_ASSIGNMENT_:
Reproduce the text of every record below line for line, without changing a character, and leave the pictures out of your copy.

[DATASET EXCERPTS — start]

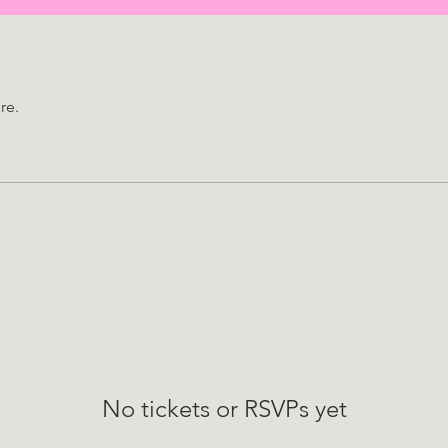
re.
No tickets or RSVPs yet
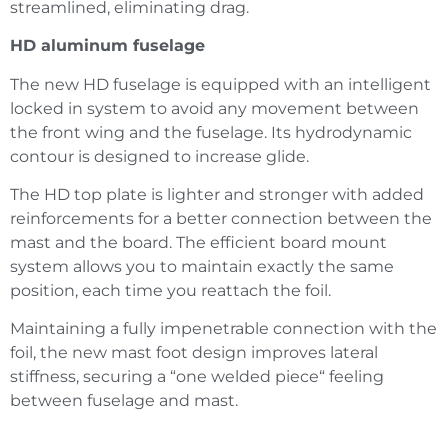
streamlined, eliminating drag.
HD aluminum fuselage
The new HD fuselage is equipped with an intelligent
locked in system to avoid any movement between
the front wing and the fuselage. Its hydrodynamic
contour is designed to increase glide.
The HD top plate is lighter and stronger with added
reinforcements for a better connection between the
mast and the board. The efficient board mount
system allows you to maintain exactly the same
position, each time you reattach the foil.
Maintaining a fully impenetrable connection with the
foil, the new mast foot design improves lateral
stiffness, securing a “one welded piece“ feeling
between fuselage and mast.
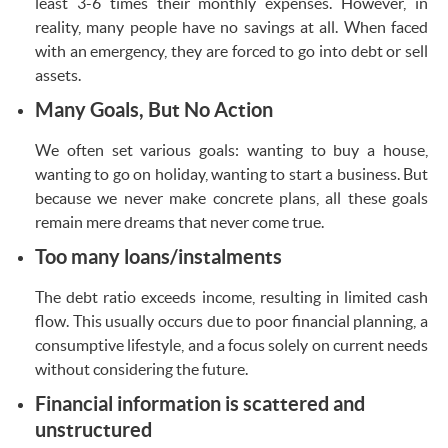
least 3-6 times their monthly expenses. However, in
reality, many people have no savings at all. When faced
with an emergency, they are forced to go into debt or sell
assets.
Many Goals, But No Action
We often set various goals: wanting to buy a house,
wanting to go on holiday, wanting to start a business. But
because we never make concrete plans, all these goals
remain mere dreams that never come true.
Too many loans/instalments
The debt ratio exceeds income, resulting in limited cash
flow. This usually occurs due to poor financial planning, a
consumptive lifestyle, and a focus solely on current needs
without considering the future.
Financial information is scattered and
unstructured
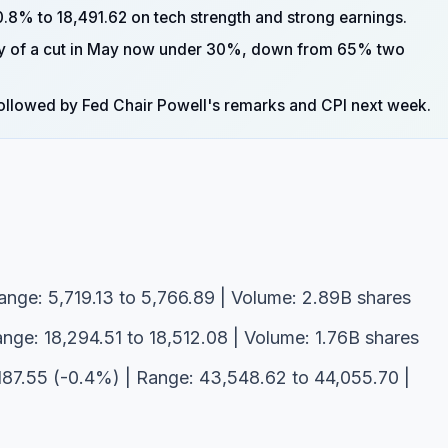
.8% to 18,491.62 on tech strength and strong earnings.
ty of a cut in May now under 30%, down from 65% two
, followed by Fed Chair Powell's remarks and CPI next week.
ange: 5,719.13 to 5,766.89 | Volume: 2.89B shares
nge: 18,294.51 to 18,512.08 | Volume: 1.76B shares
187.55 (-0.4%) | Range: 43,548.62 to 44,055.70 |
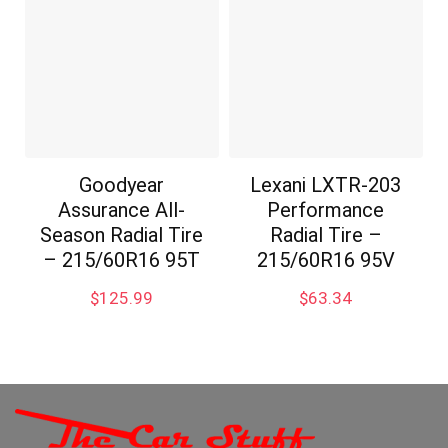
Goodyear
Lexani LXTR-203
Assurance All-
Performance
Season Radial Tire
Radial Tire –
– 215/60R16 95T
215/60R16 95V
$
125.99
$
63.34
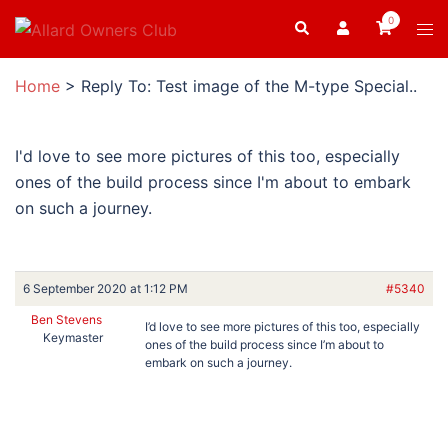
Skip
0
Search
Tog
to
men
content
Home
>
Reply To: Test image of the M-type Special..
I'd love to see more pictures of this too, especially
ones of the build process since I'm about to embark
on such a journey.
6 September 2020 at 1:12 PM
#5340
Ben Stevens
I’d love to see more pictures of this too, especially
Keymaster
ones of the build process since I’m about to
embark on such a journey.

[DATASET EXCERPTS — finish]

_ANSWER TO THE PROBLEM_:
re.
No tickets or RSVPs yet
streamlined, eliminating drag.
HD aluminum fuselage
The new HD fuselage is equipped with an intelligent
locked in system to avoid any movement between
the front wing and the fuselage. Its hydrodynamic
contour is designed to increase glide.
The HD top plate is lighter and stronger with added
reinforcements for a better connection between the
mast and the board. The efficient board mount
system allows you to maintain exactly the same
position, each time you reattach the foil.
Maintaining a fully impenetrable connection with the
foil, the new mast foot design improves lateral
stiffness, securing a “one welded piece“ feeling
between fuselage and mast.
least 3-6 times their monthly expenses. However, in
reality, many people have no savings at all. When faced
with an emergency, they are forced to go into debt or sell
assets.
Many Goals, But No Action
We often set various goals: wanting to buy a house,
wanting to go on holiday, wanting to start a business. But
because we never make concrete plans, all these goals
remain mere dreams that never come true.
Too many loans/instalments
The debt ratio exceeds income, resulting in limited cash
flow. This usually occurs due to poor financial planning, a
consumptive lifestyle, and a focus solely on current needs
without considering the future.
Financial information is scattered and
unstructured
.8% to 18,491.62 on tech strength and strong earnings.
ty of a cut in May now under 30%, down from 65% two
, followed by Fed Chair Powell's remarks and CPI next week.
ange: 5,719.13 to 5,766.89 | Volume: 2.89B shares
nge: 18,294.51 to 18,512.08 | Volume: 1.76B shares
187.55 (-0.4%) | Range: 43,548.62 to 44,055.70 |
Goodyear
Lexani LXTR-203
Assurance All-
Performance
Season Radial Tire
Radial Tire –
– 215/60R16 95T
215/60R16 95V
$
125.99
$
63.34
Skip
0
Search
Tog
to
men
content
Home
>
Reply To: Test image of the M-type Special..
I'd love to see more pictures of this too, especially
ones of the build process since I'm about to embark
on such a journey.
6 September 2020 at 1:12 PM
#5340
Ben Stevens
I’d love to see more pictures of this too, especially
Keymaster
ones of the build process since I’m about to
embark on such a journey.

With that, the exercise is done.